The FTSE 100 has plunged more than 8 per cent in its biggest opening slump since the financial crisis, wiping £120 billion off the value of the 100 biggest UK companies.
Shares in Royal Bank of Scotland, Lloyds and Barclays fell as much as 30 per cent on opening, before rebounding slightly to trade at 16.7 per cent, 18 per cent and 17 per cent in mid-morning trading.
Bank bosses tried to reassure investors after the results came through.
“Our commitment to British businesses, customers and staff in the UK remains undiminished,” Douglas Flint, HSBC group chairman, said.
“We are today entering a new era for Britain and British business. The work to establish fresh terms of trade with our European and global partners will be complex and time consuming. We will be working tirelessly in the coming weeks and months to help our customers adjust to and prepare for the new environment,” he added.

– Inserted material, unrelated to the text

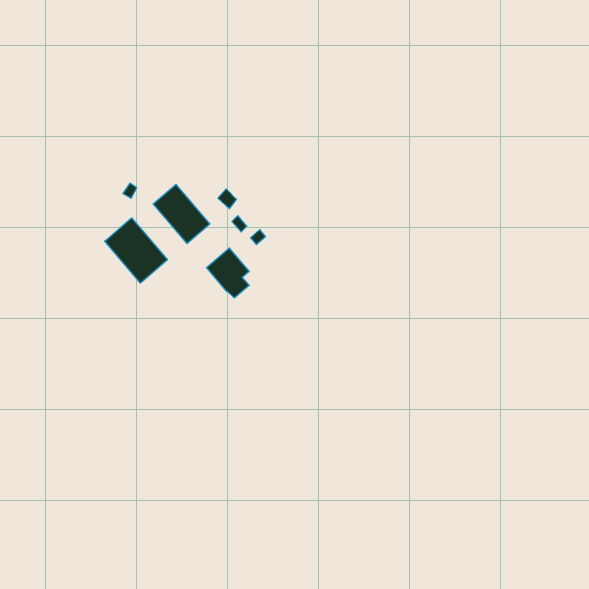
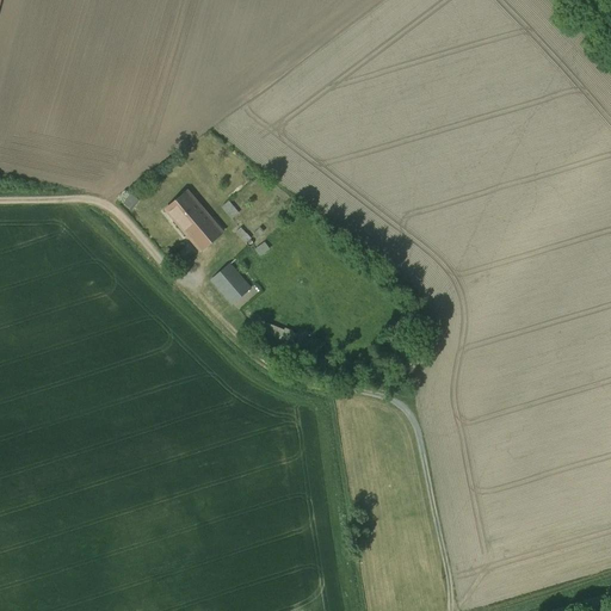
building: [105,218,167,283] -> none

Jes Staley, chief executive of Barclays, said in a statement that the bank was ready to do “whatever it takes” to serve its clients.

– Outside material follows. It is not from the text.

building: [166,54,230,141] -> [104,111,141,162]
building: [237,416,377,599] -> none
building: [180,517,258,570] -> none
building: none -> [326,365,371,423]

“We are a transatlantic consumer, corporate and investment bank, anchored in the UK and the US. That remains the core of our strength and the Barclays of the future,” he said.

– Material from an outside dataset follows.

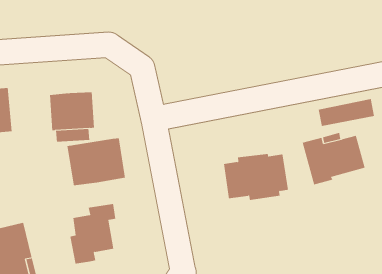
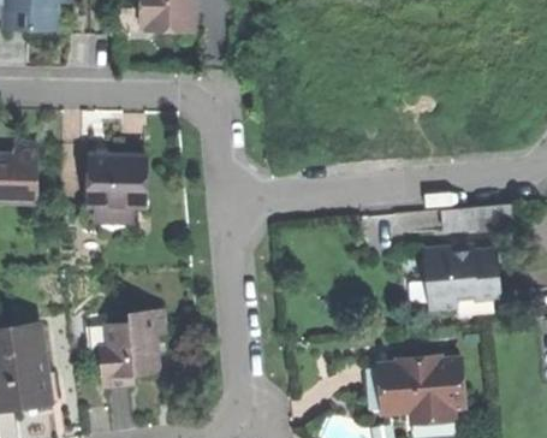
building: [67,137,125,186] -> none
building: [223,153,289,201] -> [380,356,464,416]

The Bank of England said it was ”monitoring developments closely“ and would take ”all necessary steps“ to support monetary stability.
“At this stage, we cannot fully foresee the consequences, but there’s no doubt that they will be negative on all sides,” said John Cryan Deutsche Bank, chief executive.
In a speech following the results, Mark Carney, the governor of the Bank of England, said some volatility can be expected following the UK's decision to leave the EU.
He sought to reassure investors saying the UK is “well prepared” for the event.
“Some market and economic volatility can be expected as this process unfolds. But we are well prepared for this.
“The Treasury and the Bank of England have engaged in extensive contingency planning and the chancellor and I have been in close contact, including through the night and this morning,” Carney said.
The vote has pummelled the value of the pound to its weakest level against the dollar in more than 31 years and raised the prospect of extreme volatility in other financial markets.
Confirmation that the UK has voted to leave the European Union has sent sterling down to $1.33, depths it has not been plunged since 1985.
The losses of the FTSE 100 were almost as severe as those seen during the financial crisis in 2008, when 8.85 per cent was wiped of global stocks in one day on October 10.
“We’re expecting to see significant and sustained volatility before the market closes,” said Caroline Simmons, deputy head of the UK investment office at UBS Wealth Management.
“There is a heightened risk for the FTSE 250 over the FTSE 100 given its greater exposure to the UK. We could see the FTSE 100 drop towards valuations seen during the 2012 Euro crisis. However, in the months ahead this would be cushioned by an 8 per cent boost to earnings from the weakness in the pound,”
Moritz Kramer, chief ratings officer for S&P, said on Friday morning that the UK's AAA rating was “untenable under the circumstances”.